Walk the sidewalk!
Wandering through city streets, in one’s own town, wandering through the street with one’s imagination switched to the ON-key. Fabio Bix is a Brescian artist who has done this. Fabio, who is the bard of reinvented physiognomy tales, has taken the street from a topsy-turvy perspective. Bix’s foot has eyes and if he thinks, it is neither by chance nor for 'its own sake'. Man moves around by means which are intent on their own motorial activity with his own footsteps. In both cases, he has an opportunity: detaching himself from inertia and letting the street into his mind with its content.
The advent of means of transportation has led people to dedicate a marginal yet safe territory to walking: the sidewalk. For Fabio the street has its own profile, he walks across it and the sidewalk is its boundary, the base of his narration. Taking pictures of objects that chance leaves on the ground and then brings together, Bix has woven the thread of his tales using images, stories to us common yet distant owing to their dimension. Crouching with the lens of his mobile phone, he has captured the perspective of one of Brescia’s suburban worlds, but which could be in any other town in the world. The sidewalk is a place geometrically infinite which plays home to whatever sign is left by the passing of man and nature. The paving slabs are the forestage for actors modelled by unaware artists (the passers-by), who from the height of their posture have abandoned subjects, action addresses, pose and emotion on the ground. Through images, the narration comes to life through the shapes of the objects which have lost their original function and have taken on a new one.

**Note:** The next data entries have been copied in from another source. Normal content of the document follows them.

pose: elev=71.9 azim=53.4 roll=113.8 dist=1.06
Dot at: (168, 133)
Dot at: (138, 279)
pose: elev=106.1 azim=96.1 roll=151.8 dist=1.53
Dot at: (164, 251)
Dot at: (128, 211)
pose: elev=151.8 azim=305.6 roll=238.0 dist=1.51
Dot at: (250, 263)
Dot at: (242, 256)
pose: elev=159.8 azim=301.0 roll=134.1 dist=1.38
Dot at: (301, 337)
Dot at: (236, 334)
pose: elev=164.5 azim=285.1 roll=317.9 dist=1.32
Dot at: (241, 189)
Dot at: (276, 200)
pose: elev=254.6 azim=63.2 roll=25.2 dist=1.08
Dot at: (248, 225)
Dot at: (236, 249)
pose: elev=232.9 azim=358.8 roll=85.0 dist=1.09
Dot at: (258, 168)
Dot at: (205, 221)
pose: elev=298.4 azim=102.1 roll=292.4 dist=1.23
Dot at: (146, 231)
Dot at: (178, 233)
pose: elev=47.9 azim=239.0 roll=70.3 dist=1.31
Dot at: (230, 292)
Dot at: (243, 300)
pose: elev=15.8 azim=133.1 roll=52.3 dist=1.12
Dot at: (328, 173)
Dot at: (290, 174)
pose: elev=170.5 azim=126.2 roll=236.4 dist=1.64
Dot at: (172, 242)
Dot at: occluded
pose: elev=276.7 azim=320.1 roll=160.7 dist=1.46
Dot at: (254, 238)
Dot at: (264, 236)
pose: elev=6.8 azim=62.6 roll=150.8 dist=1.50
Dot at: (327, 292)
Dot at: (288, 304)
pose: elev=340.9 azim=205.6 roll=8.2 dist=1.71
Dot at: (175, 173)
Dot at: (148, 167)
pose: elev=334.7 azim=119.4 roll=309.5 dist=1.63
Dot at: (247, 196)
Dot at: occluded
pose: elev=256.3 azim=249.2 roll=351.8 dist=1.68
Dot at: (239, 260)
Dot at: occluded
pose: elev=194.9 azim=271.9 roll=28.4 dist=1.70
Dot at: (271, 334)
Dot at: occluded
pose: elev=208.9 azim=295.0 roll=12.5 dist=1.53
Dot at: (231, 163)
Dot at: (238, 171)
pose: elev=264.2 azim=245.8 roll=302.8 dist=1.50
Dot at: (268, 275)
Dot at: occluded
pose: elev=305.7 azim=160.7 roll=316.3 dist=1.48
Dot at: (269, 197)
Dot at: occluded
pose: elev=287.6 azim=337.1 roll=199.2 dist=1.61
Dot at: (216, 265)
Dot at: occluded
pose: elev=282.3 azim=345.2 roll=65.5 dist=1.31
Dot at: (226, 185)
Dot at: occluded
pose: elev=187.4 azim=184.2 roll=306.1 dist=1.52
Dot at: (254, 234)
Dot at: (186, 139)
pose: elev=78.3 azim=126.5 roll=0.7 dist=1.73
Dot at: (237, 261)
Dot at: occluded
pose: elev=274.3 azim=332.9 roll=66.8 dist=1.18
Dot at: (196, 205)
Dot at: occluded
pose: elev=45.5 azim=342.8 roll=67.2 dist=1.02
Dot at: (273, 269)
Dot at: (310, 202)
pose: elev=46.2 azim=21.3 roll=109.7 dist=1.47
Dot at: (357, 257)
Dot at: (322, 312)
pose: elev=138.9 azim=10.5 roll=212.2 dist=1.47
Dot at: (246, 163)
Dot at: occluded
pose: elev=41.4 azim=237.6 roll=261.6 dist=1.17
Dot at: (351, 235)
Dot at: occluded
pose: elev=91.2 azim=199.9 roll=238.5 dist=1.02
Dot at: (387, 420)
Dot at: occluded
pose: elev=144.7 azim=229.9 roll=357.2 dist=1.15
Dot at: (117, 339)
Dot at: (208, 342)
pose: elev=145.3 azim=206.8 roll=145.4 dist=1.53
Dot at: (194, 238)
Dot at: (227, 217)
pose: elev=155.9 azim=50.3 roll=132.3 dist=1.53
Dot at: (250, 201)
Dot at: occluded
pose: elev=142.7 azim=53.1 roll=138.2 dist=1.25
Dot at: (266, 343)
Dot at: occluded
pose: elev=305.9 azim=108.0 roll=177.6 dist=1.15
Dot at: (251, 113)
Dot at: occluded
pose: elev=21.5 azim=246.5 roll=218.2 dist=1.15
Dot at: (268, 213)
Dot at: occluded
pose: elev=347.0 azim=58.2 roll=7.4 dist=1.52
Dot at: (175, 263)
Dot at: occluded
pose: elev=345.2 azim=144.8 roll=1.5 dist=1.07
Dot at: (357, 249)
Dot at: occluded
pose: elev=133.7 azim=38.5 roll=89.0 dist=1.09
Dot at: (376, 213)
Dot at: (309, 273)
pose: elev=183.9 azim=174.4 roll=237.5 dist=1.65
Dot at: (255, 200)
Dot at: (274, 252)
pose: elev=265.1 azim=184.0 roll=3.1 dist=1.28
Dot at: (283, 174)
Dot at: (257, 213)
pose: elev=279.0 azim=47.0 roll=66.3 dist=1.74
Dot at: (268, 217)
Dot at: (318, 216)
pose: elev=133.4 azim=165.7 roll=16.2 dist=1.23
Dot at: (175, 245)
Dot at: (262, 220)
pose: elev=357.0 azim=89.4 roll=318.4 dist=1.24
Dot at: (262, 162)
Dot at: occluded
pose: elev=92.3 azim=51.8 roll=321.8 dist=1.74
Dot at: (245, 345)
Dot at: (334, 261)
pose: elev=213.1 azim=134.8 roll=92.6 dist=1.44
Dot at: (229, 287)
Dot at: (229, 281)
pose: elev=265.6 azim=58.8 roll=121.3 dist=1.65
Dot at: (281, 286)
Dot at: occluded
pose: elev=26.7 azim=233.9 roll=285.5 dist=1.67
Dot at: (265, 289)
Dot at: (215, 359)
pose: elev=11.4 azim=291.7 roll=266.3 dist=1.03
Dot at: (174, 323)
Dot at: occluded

These shots speak of emotions which, when adult a man loses in expressive pureness. Bix’s artwork has them reemerge by the usual means of Art, transformed and readable, perfect in the dialogue between life and its 'refusal'. The concept is extrapolation with no manipulation. Fabio portrays things newly-clad (leaves, paper, bottle-tops… ), objects which reinvent themselves on a sidewalk, which lose their desertion because they have found someone who has recognized them as they are now. With the shot, they rise up out of the scene and fly into the imaginary. There is no construction but only the decomposition of the adult being and of his social role to regain the defining capacity of the form which belongs to childhood, to the time of discovery. Thus, from what defines a safe place to walk along, one sinks into the light of a world made of an upside down function, which reaches Bix by an upward movement compared to who or what 'falls' onto a pavement.